The defence is simple, even if applying it under pressure is hard:
- No Indian agency arrests anyone via video call. Ever.
- No real investigation requires you to keep secrets from your family or lawyer.
- No genuine government department asks for a transfer to a “verification account.”
- If a caller pushes you on any of these three, the call is a scam. Hang up. Tell someone. Report to 1930 or cybercrime.gov.in.
If you have an elderly parent, an elderly client, or an elderly colleague, please share this article with them today.
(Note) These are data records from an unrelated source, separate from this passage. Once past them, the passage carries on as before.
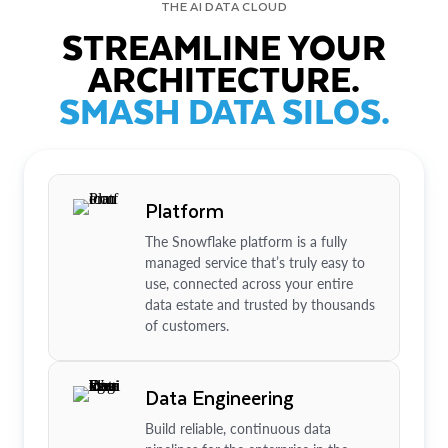
THE AI DATA CLOUD
STREAMLINE YOUR
ARCHITECTURE.
SMASH DATA SILOS.
Platform
The Snowflake platform is a fully
managed service that’s truly easy to
use, connected across your entire
data estate and trusted by thousands
of customers.
Data Engineering
Build reliable, continuous data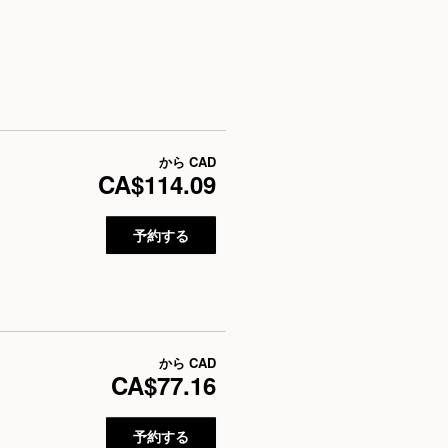
から
CAD
CA$114.09
予約する
から
CAD
CA$77.16
予約する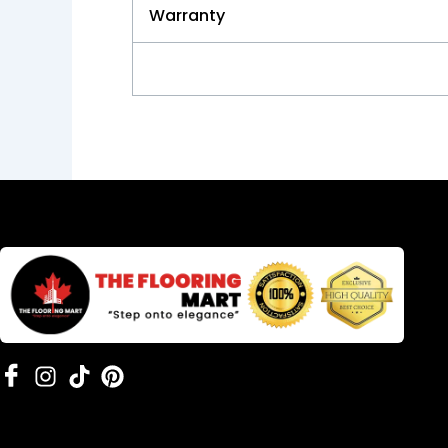
Warranty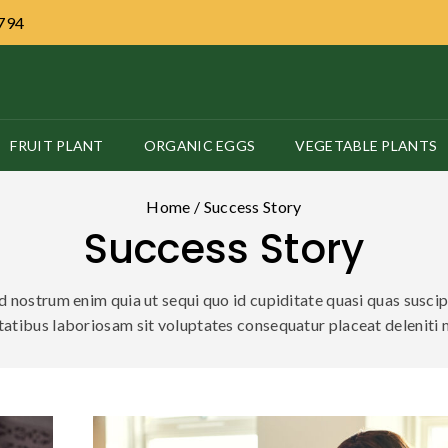
9794
FRUIT PLANT
ORGANIC EGGS
VEGETABLE PLANTS
Home
/
Success Story
Success Story
 nostrum enim quia ut sequi quo id cupiditate quasi quas suscipit 
atibus laboriosam sit voluptates consequatur placeat deleniti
The Sikar victim’s 24-day ordeal — documented by Patrika — is the sort of thing one informed conversation can prevent.
10. Sources and References
- Primary case source: Rajasthan Patrika, Sikar edition (May 2026), news report by Patrika News Network — published under the “Patrika Raksha Kavach” consumer-safety campaign. Available at patrika.com. All case-specific facts in this article (victim age and name, dates 1 / 4 / 27 April, 24-day duration, 15 transactions, Rs 1.03 crore total, FIR at Sikar Cyber Police Station, SHO Jeevan Lal Khatri quoted) are taken from this report.
- National Cyber Crime Reporting Portal: cybercrime.gov.in — for online cybercrime complaints. Operated by the Indian Cyber Crime Coordination Centre (I4C), Ministry of Home Affairs, Government of India.
- Cybercrime helpline: 1930 — 24x7 toll-free, operated by I4C / MHA. Used for immediate transaction-hold requests to receiving banks.
- PM Mann Ki Baat episode #115, 27 October 2024 — dedicated segment on digital-arrest scams, including a mock recording and the “Ruko, Socho Aur Action Lo” mantra (PMO English rendering: “Stop, Think, Take Action”). Publicly broadcast; archived on the official PMO website (pmindia.gov.in) and on AIR / Akashvani channels; PIB press release dated 27 October 2024 (PRID 2068698).
- Bharatiya Nagarik Suraksha Sanhita, 2023 — arrest procedure (Sec 35 powers, Sec 36 arrest memo, Sec 38 advocate-during-interrogation, Sec 48 intimation to relative, Secs 57-58 production before Magistrate within 24 hours). In force from 1 July 2024 (with notified carve-outs — e.g. the BNSS First Schedule entry corresponding to BNS Sec 106(2) was not commenced on that date).
- Bharatiya Nyaya Sanhita, 2023 — Sections 308 (extortion), 318 (cheating — covering both the IPC 415 definition and the IPC 420 aggravated form), 319 (cheating by personation), 335-336 (false document / forgery, jointly covering the IPC 463/464/465 terrain). In force from 1 July 2024 (with the Sec 106(2) carve-out noted above).
- Information Technology Act, 2000 — Section 66C (identity theft) and Section 66D (cheating by personation by using computer resource). The on-point cyber-law sections.
- Prevention of Money Laundering Act, 2002 — Section 50 (ED summons power: officer may require attendance in person or through an authorised agent, as the officer may direct; written summons issued at the ED office); Sections 3 and 4 (offence and punishment for money laundering — require dealing with proceeds of a scheduled offence with statutory mens rea/participation, not every fund movement automatically).
- Delhi Special Police Establishment Act, 1946 — the parent statute under which the CBI investigates; in-person investigation framework.
- RBI public advisories on cyber-fraud safety — the Reserve Bank periodically reissues consumer-protection advisories reiterating that the RBI does not seek transfers from individuals to “hold” or “verification” accounts.
- ICAI Code of Ethics — professional confidentiality obligations relevant to practising CAs.
This article is awareness content as on 6 May 2026. Case-specific facts are restated from the cited Patrika report; legal references are restated from the named statutes and public advisories. Verify any specific reporting / FIR procedure with your local police station and the cybercrime.gov.in portal at the time of acting. If you are a CA whose client funds may have been touched in such a fraud, engage your firm’s legal counsel and ICAI’s grievance cell in parallel with the criminal complaint.